** Opening Page extract block **

During a review of the facility's policy and procedure (P&P) titled, "Work Order Processing Procedure," dated December 1999, the P&P indicated, "To ensure appropriate routing and response to emergency calls, routine repair, and corrective maintenance requiring schedule. Urgent Requests: Emergency requests shall be requested via the switchboard operator. These requests will be accepted only under the following conditions:
a. A condition exists with potential to adversely affect the safety of the environment of any patient, visitor, or staff member.
b. A condition exists that needs to be corrected within 5 minutes, e.g. flood situations, smoking, or burned electrical receptacle.
Work Request: Work order request forms shall be filled out for any request that does not require attention within 24 hours. These requests include but no limited to desk adjustments, hanging of pictures, bulletin boards and other repairs. Also use the work order request form for minor construction requests (projects less than $1000 in scope) such as; adding a shelf, adding an electric outlet..."
Tag No.: A0701
Based on observation, interview, and record review, the facility failed to ensure one of the two sampled emergency shut-off valves (Shut-Off Valve 1), an emergency oxygen and vacuum shut-off valve, was not blocked by a large cabinet, so in an emergency situation, the shut-off valve is visible and accessible.

** Closing Page extract block **
** Opening Entries shown block **

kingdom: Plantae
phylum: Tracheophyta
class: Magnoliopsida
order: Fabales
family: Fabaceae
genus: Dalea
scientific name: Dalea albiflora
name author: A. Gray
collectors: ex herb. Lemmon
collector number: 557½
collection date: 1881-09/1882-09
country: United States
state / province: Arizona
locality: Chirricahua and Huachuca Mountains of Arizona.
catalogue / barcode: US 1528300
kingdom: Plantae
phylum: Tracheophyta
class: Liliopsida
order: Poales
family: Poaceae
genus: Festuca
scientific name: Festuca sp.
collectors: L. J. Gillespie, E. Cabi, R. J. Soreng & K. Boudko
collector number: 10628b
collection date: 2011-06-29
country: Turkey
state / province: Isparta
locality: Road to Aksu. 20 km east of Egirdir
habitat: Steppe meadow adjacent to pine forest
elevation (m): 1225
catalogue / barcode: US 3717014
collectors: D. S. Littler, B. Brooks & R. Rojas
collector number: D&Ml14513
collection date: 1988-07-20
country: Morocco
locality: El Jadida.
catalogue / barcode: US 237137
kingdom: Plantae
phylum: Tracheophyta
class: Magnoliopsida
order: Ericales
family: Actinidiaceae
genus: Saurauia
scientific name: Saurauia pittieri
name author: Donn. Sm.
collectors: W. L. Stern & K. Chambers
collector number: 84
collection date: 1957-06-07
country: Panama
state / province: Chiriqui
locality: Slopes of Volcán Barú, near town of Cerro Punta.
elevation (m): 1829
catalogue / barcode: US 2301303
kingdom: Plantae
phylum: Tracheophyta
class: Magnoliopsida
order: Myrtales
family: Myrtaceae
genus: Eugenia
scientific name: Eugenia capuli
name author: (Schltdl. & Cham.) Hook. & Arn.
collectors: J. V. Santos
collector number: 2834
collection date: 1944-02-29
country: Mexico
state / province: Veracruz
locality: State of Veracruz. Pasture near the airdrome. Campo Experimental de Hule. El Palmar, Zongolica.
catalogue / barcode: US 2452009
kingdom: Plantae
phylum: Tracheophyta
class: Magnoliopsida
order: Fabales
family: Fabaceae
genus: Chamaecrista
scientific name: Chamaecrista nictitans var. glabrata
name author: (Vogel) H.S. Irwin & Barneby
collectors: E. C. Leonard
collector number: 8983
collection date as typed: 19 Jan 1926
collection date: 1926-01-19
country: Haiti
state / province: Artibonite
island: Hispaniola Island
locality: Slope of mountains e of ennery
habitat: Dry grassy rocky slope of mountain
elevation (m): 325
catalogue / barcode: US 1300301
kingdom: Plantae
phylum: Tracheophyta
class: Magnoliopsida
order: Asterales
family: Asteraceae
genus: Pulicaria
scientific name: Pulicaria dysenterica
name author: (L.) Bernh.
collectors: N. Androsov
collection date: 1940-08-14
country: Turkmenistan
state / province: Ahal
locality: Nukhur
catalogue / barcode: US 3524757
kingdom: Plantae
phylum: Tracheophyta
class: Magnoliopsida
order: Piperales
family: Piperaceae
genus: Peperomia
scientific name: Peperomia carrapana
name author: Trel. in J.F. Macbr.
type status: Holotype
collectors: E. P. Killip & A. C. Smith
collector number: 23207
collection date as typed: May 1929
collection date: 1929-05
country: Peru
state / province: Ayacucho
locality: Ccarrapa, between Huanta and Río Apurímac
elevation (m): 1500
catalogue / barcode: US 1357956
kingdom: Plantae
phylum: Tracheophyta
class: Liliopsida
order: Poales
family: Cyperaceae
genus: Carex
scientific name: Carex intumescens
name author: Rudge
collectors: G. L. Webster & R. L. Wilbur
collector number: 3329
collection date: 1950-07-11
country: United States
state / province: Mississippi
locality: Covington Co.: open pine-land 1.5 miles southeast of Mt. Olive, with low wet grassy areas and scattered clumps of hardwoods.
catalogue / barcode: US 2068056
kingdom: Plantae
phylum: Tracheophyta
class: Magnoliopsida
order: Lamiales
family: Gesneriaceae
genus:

** Closing Entries shown block **

**Work instructions:**
**a)** The work order procedure text gives sample conditions that must be corrected within 5 minutes. List all of them.
**b)** Write the next part of the inspection finding on the blocked oxygen and vacuum shut-off valve, picking up after its final sentence.

**Your written answers:**
**a)**
- flood situations
- smoking
- burned electrical receptacle

**b)**
This deficient practice prevented the door of the emergency shut-off valve from opening to access the shut-off valve in the event of an emergency situation, putting the safety of patients and employees in jeopardy.
Findings:
During a concurrent observation and interview on 5/22/24 at 11:35 a.m. with the Radiology technician (RT) 3 and Executive Director, Performance Excellence (EDPE) at the entrance to the CT room on the second floor, the outside wall on the right of the CT had damages. There was a large cabinet about six feet tall and about five feet wide placed against this wall leaving a gap about 12 inches between the cabinet and the wall. In this gap an emergency shut off valve (Shut-Off Valve 1) for oxygen and vacuum is located in the center of this wall. RT 3 stated he was unsure how long the cabinet was placed in front of the emergency shut off valve and was unsure of the reason of the cabinet being placed there.
During an interview on 5/23/24 at 10:15 a.m. with the Director of Facility (DF), DF stated the cabinet that was placed in front of the emergency shut off valve was an empty cabinet. DF stated the shut off valve is a shut off valve for oxygen and vacuum. DF further stated, "The cabinet should not have been placed there, there should be a clearance of 18 inches from the emergency shut off valve."
During a review of the facility's policy and procedure (P&P) titled, "Failure of Bulk Oxygen and Air," dated May 2024, the P&P indicated, "In the event of an unplanned shut down where the alarm system for oxygen and/or compressed air sounds, call engineering and immediately supply your patients on ventilators and oxygen with H or E tanks. The Shut off valves will be closed by the Respiratory Care Practitioners once they have back filled each area...For intensive care areas, pull the shut off valves for air and/or oxygen and plug in the H-Tank to the wall outlet at appropriate intervals depending on how many ventilators are being used."